Un grave problème est que la religion demeure présente dans l’institution névralgique pour toute société qu’est l’éducation. La décision du gouvernement Legault d’en finir avec le cours d’Éthique et Culture Religieuse élimine certes une bonne partie du problème, ce cours ayant été bien souvent critiqué dans les médias comme étant trop complaisant par rapport aux religions.

Néanmoins, l’élimination d’ECR ne règle pas le problème des écoles confessionnelles, majoritaires dans le système privé. Parfois, elles sont mêmes illégales, dans le cas des écoles talmudiques de Montréal. Plus que supervisées, les écoles religieuses doivent être abolies. En effet, l’idée qu’il soit possible de donner un enseignement à la fois religieux et rationnel (voulu par le Ministère) est absurde.

Comment peut-on prétendre enseigner correctement l’Histoire et les sciences pures, tout en donnant en même temps de la théorie créationniste ? Certes, légalement, les élèves doivent être exposés au programme du Ministère de l’Éducation — même si ce n’est pas le cas dans les écoles talmudiques –. Sauf que les conceptions prescrites par le Ministère sont mises à égalité avec les conceptions mystiques religieuses.

L’idée même d’une éducation universelle repose sur le fait que tous les enfants, sans discrimination, reçoivent le même apprentissage et adhèrent aux mêmes connaissances. Certains argüeront que les parents doivent avoir le dernier mot concernant l’éducation de leurs enfants et qu’ils ont le droit de vouloir un enseignement croyant.

Suivant cette logique, pourquoi ne pas éliminer ce qui reste de la loi 101 ? Parce qu’il se trouve certaines institutions où la défense du bien collectif prime sur la liberté commerciale du citoyen, sa liberté de « magasiner » son institution. C’est le cas pour les services de police ou de pompier, où le privé (confessionnel) n’aura jamais sa place. Imaginerait-on une police religieuse privée ? Qui aurait pour mandat de protéger certains quartiers ? Qui règlementerait la consommation d’alcool sur la voie publique ? Bien sur que non. Pourquoi tolère-t-on un système croyant parallèle, chargé d’éduquer les jeunes Québécois ?

L’éducation étant si fondamentale, elle doit être gérée par l’État, gardien du bien commun. L’État est libre de poser alors les conditions d’enseignement considérées comme essentielles pour l’avenir collectivité. L’une est de donner un enseignement de langue française. Une autre est un enseignement laïc.

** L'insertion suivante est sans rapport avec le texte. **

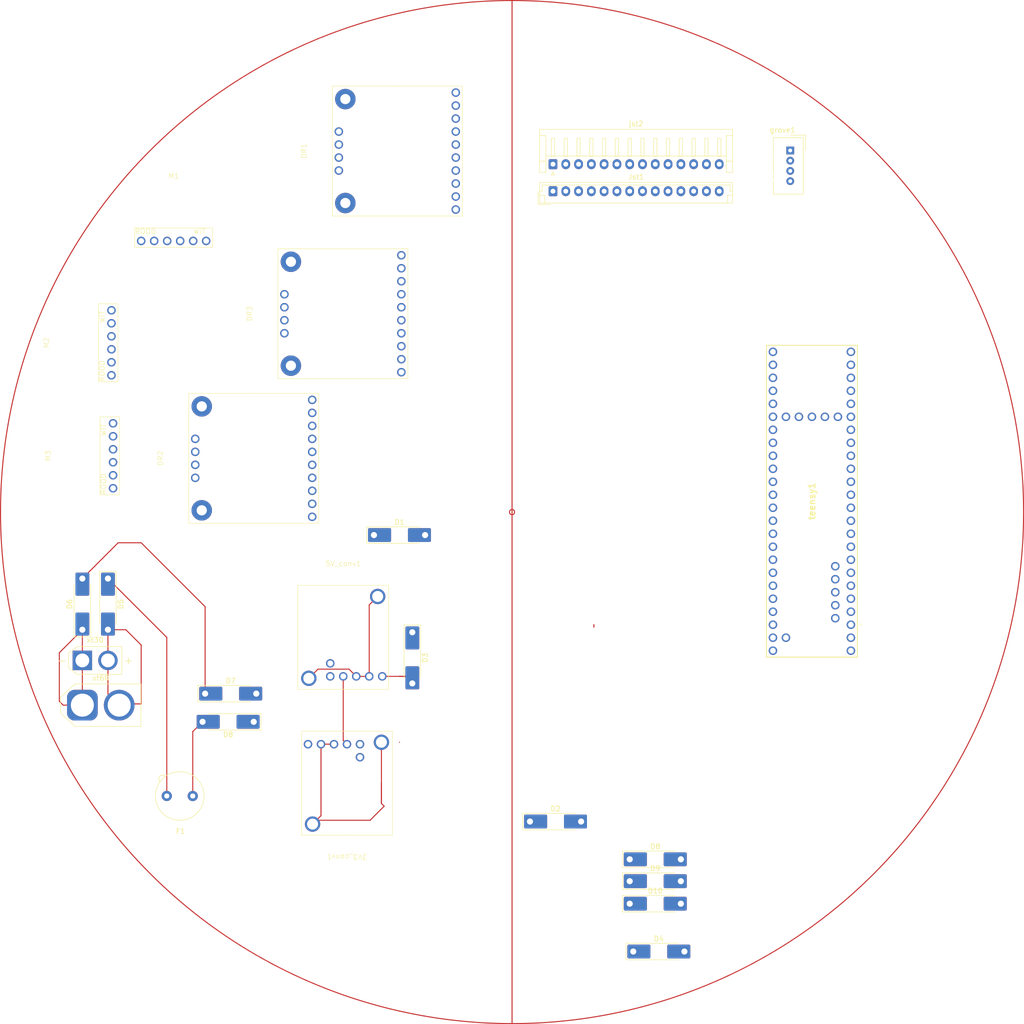
<source format=kicad_pcb>
(kicad_pcb
	(version 20240108)
	(generator "pcbnew")
	(generator_version "8.0")
	(general
		(thickness 1.6)
		(legacy_teardrops no)
	)
	(paper "A3")
	(layers
		(0 "F.Cu" signal)
		(31 "B.Cu" signal)
		(32 "B.Adhes" user "B.Adhesive")
		(33 "F.Adhes" user "F.Adhesive")
		(34 "B.Paste" user)
		(35 "F.Paste" user)
		(36 "B.SilkS" user "B.Silkscreen")
		(37 "F.SilkS" user "F.Silkscreen")
		(38 "B.Mask" user)
		(39 "F.Mask" user)
		(40 "Dwgs.User" user "User.Drawings")
		(41 "Cmts.User" user "User.Comments")
		(42 "Eco1.User" user "User.Eco1")
		(43 "Eco2.User" user "User.Eco2")
		(44 "Edge.Cuts" user)
		(45 "Margin" user)
		(46 "B.CrtYd" user "B.Courtyard")
		(47 "F.CrtYd" user "F.Courtyard")
		(48 "B.Fab" user)
		(49 "F.Fab" user)
		(50 "User.1" user)
		(51 "User.2" user)
		(52 "User.3" user)
		(53 "User.4" user)
		(54 "User.5" user)
		(55 "User.6" user)
		(56 "User.7" user)
		(57 "User.8" user)
		(58 "User.9" user)
	)
	(setup
		(pad_to_mask_clearance 0)
		(allow_soldermask_bridges_in_footprints no)
		(pcbplotparams
			(layerselection 0x00010fc_ffffffff)
			(plot_on_all_layers_selection 0x0000000_00000000)
			(disableapertmacros no)
			(usegerberextensions no)
			(usegerberattributes yes)
			(usegerberadvancedattributes yes)
			(creategerberjobfile yes)
			(dashed_line_dash_ratio 12.000000)
			(dashed_line_gap_ratio 3.000000)
			(svgprecision 4)
			(plotframeref no)
			(viasonmask no)
			(mode 1)
			(useauxorigin no)
			(hpglpennumber 1)
			(hpglpenspeed 20)
			(hpglpendiameter 15.000000)
			(pdf_front_fp_property_popups yes)
			(pdf_back_fp_property_popups yes)
			(dxfpolygonmode yes)
			(dxfimperialunits yes)
			(dxfusepcbnewfont yes)
			(psnegative no)
			(psa4output no)
			(plotreference yes)
			(plotvalue yes)
			(plotfptext yes)
			(plotinvisibletext no)
			(sketchpadsonfab no)
			(subtractmaskfromsilk no)
			(outputformat 1)
			(mirror no)
			(drillshape 1)
			(scaleselection 1)
			(outputdirectory "")
		)
	)
	(net 0 "")
	(net 1 "Net-(3V3_conv1-VOUT)")
	(net 2 "unconnected-(3V3_conv1-PG-Pad1)")
	(net 3 "Net-(3V3_conv1-VIN)")
	(net 4 "unconnected-(3V3_conv1-EN-Pad2)")
	(net 5 "Net-(D1-K)")
	(net 6 "Net-(D1-A)")
	(net 7 "Net-(D10-K)")
	(net 8 "Net-(D2-A)")
	(net 9 "Net-(5V_conv1-VOUT)")
	(net 10 "Net-(D4-K)")
	(net 11 "Net-(D5-K)")
	(net 12 "Net-(D8-K)")
	(net 13 "Net-(D9-K)")
	(net 14 "Net-(D10-A)")
	(net 15 "Net-(M1-B_out)")
	(net 16 "Net-(DR1-OUT1)")
	(net 17 "Net-(DR1-OUT2)")
	(net 18 "Net-(M1-A_out)")
	(net 19 "Net-(DR2-OUT1)")
	(net 20 "Net-(DR2-OUT2)")
	(net 21 "Net-(M2-B_out)")
	(net 22 "Net-(M2-A_out)")
	(net 23 "Net-(M3-B_out)")
	(net 24 "Net-(DR3-OUT1)")
	(net 25 "Net-(DR3-OUT2)")
	(net 26 "Net-(M3-A_out)")
	(net 27 "unconnected-(5V_conv1-PG-Pad1)")
	(net 28 "unconnected-(5V_conv1-EN-Pad2)")
	(net 29 "unconnected-(teensy1-19_A5_SCL-Pad41)")
	(net 30 "unconnected-(teensy1-PROGRAM-Pad53)")
	(net 31 "Net-(DR3-PWM2)")
	(net 32 "Net-(DR2-ENB)")
	(net 33 "unconnected-(teensy1-VBAT-Pad50)")
	(net 34 "unconnected-(teensy1-D+-Pad57)")
	(net 35 "unconnected-(teensy1-29_TX7-Pad21)")
	(net 36 "Net-(DR1-PWM1)")
	(net 37 "Net-(DR1-PWM2)")
	(net 38 "Net-(DR2-PWM1)")
	(net 39 "unconnected-(teensy1-3V3-Pad51)")
	(net 40 "unconnected-(teensy1-0_RX1_CRX2_CS1-Pad2)")
	(net 41 "unconnected-(teensy1-5V-Pad55)")
	(net 42 "unconnected-(teensy1-VUSB-Pad49)")
	(net 43 "unconnected-(teensy1-18_A4_SDA-Pad40)")
	(net 44 "unconnected-(teensy1-20_A6_TX5_LRCLK1-Pad42)")
	(net 45 "unconnected-(teensy1-7_RX2_OUT1A-Pad9)")
	(net 46 "unconnected-(teensy1-3V3-Pad46)")
	(net 47 "unconnected-(teensy1-8_TX2_IN1-Pad10)")
	(net 48 "Net-(DR1-EN)")
	(net 49 "unconnected-(teensy1-39_MISO1_OUT1A-Pad31)")
	(net 50 "unconnected-(teensy1-GND-Pad1)")
	(net 51 "unconnected-(teensy1-25_A11_RX6_SDA2-Pad17)")
	(net 52 "unconnected-(teensy1-15_A1_RX3_SPDIF_IN-Pad37)")
	(net 53 "unconnected-(teensy1-21_A7_RX5_BCLK1-Pad43)")
	(net 54 "Net-(DR3-EN)")
	(net 55 "unconnected-(teensy1-40_A16-Pad32)")
	(net 56 "unconnected-(teensy1-13_SCK_LED-Pad35)")
	(net 57 "unconnected-(teensy1-23_A9_CRX1_MCLK1-Pad45)")
	(net 58 "unconnected-(teensy1-24_A10_TX6_SCL2-Pad16)")
	(net 59 "Net-(grove1-Pin_4)")
	(net 60 "unconnected-(teensy1-31_CTX3-Pad23)")
	(net 61 "unconnected-(teensy1-28_RX7-Pad20)")
	(net 62 "Net-(DR3-ENB)")
	(net 63 "Net-(DR1-ENB)")
	(net 64 "unconnected-(teensy1-32_OUT1B-Pad24)")
	(net 65 "Net-(DR2-PWM2)")
	(net 66 "Net-(grove1-Pin_3)")
	(net 67 "unconnected-(teensy1-GND-Pad34)")
	(net 68 "Net-(DR3-PWM1)")
	(net 69 "Net-(DR2-EN)")
	(net 70 "unconnected-(teensy1-GND-Pad52)")
	(net 71 "Net-(SW1-C)")
	(net 72 "unconnected-(teensy1-1_TX1_CTX2_MISO1-Pad3)")
	(net 73 "unconnected-(teensy1-3V3-Pad15)")
	(net 74 "unconnected-(teensy1-41_A17-Pad33)")
	(net 75 "unconnected-(teensy1-14_A0_TX3_SPDIF_OUT-Pad36)")
	(net 76 "Net-(Jst1-Pin_11)")
	(net 77 "Net-(Jst1-Pin_12)")
	(net 78 "Net-(Jst1-Pin_10)")
	(net 79 "Net-(Jst1-Pin_5)")
	(net 80 "Net-(Jst1-Pin_4)")
	(net 81 "Net-(Jst1-Pin_14)")
	(net 82 "Net-(Jst1-Pin_9)")
	(net 83 "Net-(Jst1-Pin_13)")
	(net 84 "Net-(Jst1-Pin_3)")
	(net 85 "Net-(Jst1-Pin_8)")
	(net 86 "Net-(Jst1-Pin_7)")
	(net 87 "Net-(Jst1-Pin_6)")
	(net 88 "unconnected-(DR1-DIAG-Pad14)")
	(net 89 "unconnected-(DR1-VM-Pad5)")
	(net 90 "unconnected-(DR1-OCM-Pad13)")
	(net 91 "unconnected-(DR1-OCC-Pad8)")
	(net 92 "unconnected-(DR2-DIAG-Pad14)")
	(net 93 "unconnected-(DR2-VM-Pad5)")
	(net 94 "unconnected-(DR2-OCM-Pad13)")
	(net 95 "unconnected-(DR2-OCC-Pad8)")
	(net 96 "Net-(D5-A)")
	(net 97 "Net-(D6-K)")
	(net 98 "unconnected-(DR3-OCC-Pad8)")
	(net 99 "unconnected-(DR3-OCM-Pad13)")
	(net 100 "unconnected-(DR3-DIAG-Pad14)")
	(net 101 "unconnected-(DR3-VM-Pad5)")
	(net 102 "Net-(D2-K)")
	(net 103 "Net-(D8-A)")
	(footprint "cust_footpr:pololu_4.41 Metal Gearmotor 25Dx63L mm MP 12V with 48 CPR Encoder" (layer "F.Cu") (at 121.19 117.91 90))
	(footprint "Diode_SMD:D_MELF-RM10_Universal_Handsoldering" (layer "F.Cu") (at 208 211.5))
	(footprint "Diode_SMD:D_MELF-RM10_Universal_Handsoldering" (layer "F.Cu") (at 180 179.5 -90))
	(footprint "cust_footpr:TB9051FTG" (layer "F.Cu") (at 177.07 80.43 90))
	(footprint "Diode_SMD:D_MELF-RM10_Universal_Handsoldering" (layer "F.Cu") (at 227.5 223.16))
	(footprint "cust_footpr:pololu_4.41 Metal Gearmotor 25Dx63L mm MP 12V with 48 CPR Encoder" (layer "F.Cu") (at 133.35 98))
	(footprint "Connector_AMASS:AMASS_XT60-F_1x02_P7.20mm_Vertical" (layer "F.Cu") (at 115.5 188.75))
	(footprint "Diode_SMD:D_MELF-RM10_Universal_Handsoldering" (layer "F.Cu") (at 144 192 180))
	(footprint "cust_footpr:TB9051FTG" (layer "F.Cu") (at 166.43 112.23 90))
	(footprint "Connector_JST:JST_EH_B14B-EH-A_1x14_P2.50mm_Vertical" (layer "F.Cu") (at 207.5 88.28))
	(footprint "Fuse:Fuseholder_TR5_Littelfuse_No560_No460" (layer "F.Cu") (at 137.08 206.51 180))
	(footprint "cust_footpr:TB9051FTG" (layer "F.Cu") (at 149 140.5 90))
	(footprint "cust_footpr:pololu_power_converter" (layer "F.Cu") (at 166.5 175.5))
	(footprint "cust_footpr:pololu_power_converter" (layer "F.Cu") (at 167.231 203.999 180))
	(footprint "cust_footpr:pololu_4.41 Metal Gearmotor 25Dx63L mm MP 12V with 48 CPR Encoder" (layer "F.Cu") (at 121.5 140 90))
	(footprint "Diode_SMD:D_MELF-RM10_Universal_Handsoldering" (layer "F.Cu") (at 144.5 186.5))
	(footprint "Diode_SMD:D_MELF-RM10_Universal_Handsoldering" (layer "F.Cu") (at 227.5 227.56))
	(footprint "Connector_JST:JST_EH_S14B-EH_1x14_P2.50mm_Horizontal" (layer "F.Cu") (at 207.5 83))
	(footprint "Diode_SMD:D_MELF-RM10_Universal_Handsoldering" (layer "F.Cu") (at 120.5 169 -90))
	(footprint "Diode_SMD:D_MELF-RM10_Universal_Handsoldering" (layer "F.Cu") (at 177.5 155.5))
	(footprint "Diode_SMD:D_MELF-RM10_Universal_Handsoldering" (layer "F.Cu") (at 227.5 218.88))
	(footprint "Diode_SMD:D_MELF-RM10_Universal_Handsoldering" (layer "F.Cu") (at 115.5 169 90))
	(footprint "Diode_SMD:D_MELF-RM10_Universal_Handsoldering" (layer "F.Cu") (at 228.19 236.91))
	(footprint "cust_footpr:TEENSY41" (layer "F.Cu") (at 265.74 173.02 90))
	(footprint "Connector:NS-Tech_Grove_1x04_P2mm_Vertical" (layer "F.Cu") (at 253.88 80.315))
	(footprint "Connector_AMASS:AMASS_XT30U-M_1x02_P5.0mm_Vertical" (layer "F.Cu") (at 115.5 180))
	(gr_circle
		(center 199.5 151)
		(end 299.5 151)
		(stroke
			(width 0.2)
			(type default)
		)
		(fill none)
		(layer "F.Cu")
		(uuid "13470906-9b37-4195-a7de-1dec75aefcd7")
	)
	(gr_circle
		(center 199.5 151)
		(end 200 151)
		(stroke
			(width 0.2)
			(type default)
		)
		(fill none)
		(layer "F.Cu")
		(uuid "45b6f13b-2eec-42d2-9ad2-05de9b4b8e3e")
	)
	(gr_line
		(start 199.5 51)
		(end 199.5 251)
		(stroke
			(width 0.2)
			(type default)
		)
		(layer "F.Cu")
		(uuid "
... [6795 chars truncated]
</source>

Dans le même ordre d’idées, le gouvernement doit arrêter de laisser des groupes religieux se soustraire aux contraintes de la loi. Le gouvernement devrait ordonner une vaste commission d’enquête publique sur les abus commis par l’Église catholique dans les dernières décennies. Chaque année, des scandales de viol et de pédophilie dans le clergé éclatent. Il est grand temps que le Québec se décide à faire face à ce chapitre sombre de son Histoire, pour enfin libérer les victimes et\ou leurs familles.

Le Québec devrait également se doter d’une loi antisecte comme la loi About-Picard française, d’autant plus que la prolifération de mouvements sectaires est importante dans la Belle Province. Cette loi devrait bien entendu être protégée par la clause dérogatoire, le régime canadien ne saurait probablement souffrir une conception lucide du phénomène religieux et sectaire.

Le Québec doit absolument mettre fin aux nombreux avantages fiscaux accordés aux religions. La question des services donnés et reçus à visage découvert doit également être discutée, de même que celle de l’interdiction du Kirpan dans certains lieux publics, puisque le visage découvert sera exigé des citoyens non pratiquants et le port d’arme leur sera interdit dans certains espaces.

Toutes ces propositions ont pour but de favoriser une vraie laïcité, où tous les organismes et toutes les personnes sont égales devant la loi. Il aura fallu jusque dans les années 1960 pour laïciser la majorité de la société, jusqu’en 1998 pour se défaire des commissions scolaires confessionnelles et jusqu’en 2019-2020 pour légiférer sur la question des accommodements religieux, puis mettre fin à ECR. Il est temps de finir le travail, de s’opposer avec encore plus avec encore plus de vigueur au multiculturalisme fédéral et à la condescendance anglo-saxonne. L’état d’esprit actuel des Québécois, par rapport à la laïcité, est propice à l’établissement d’une laïcité globale.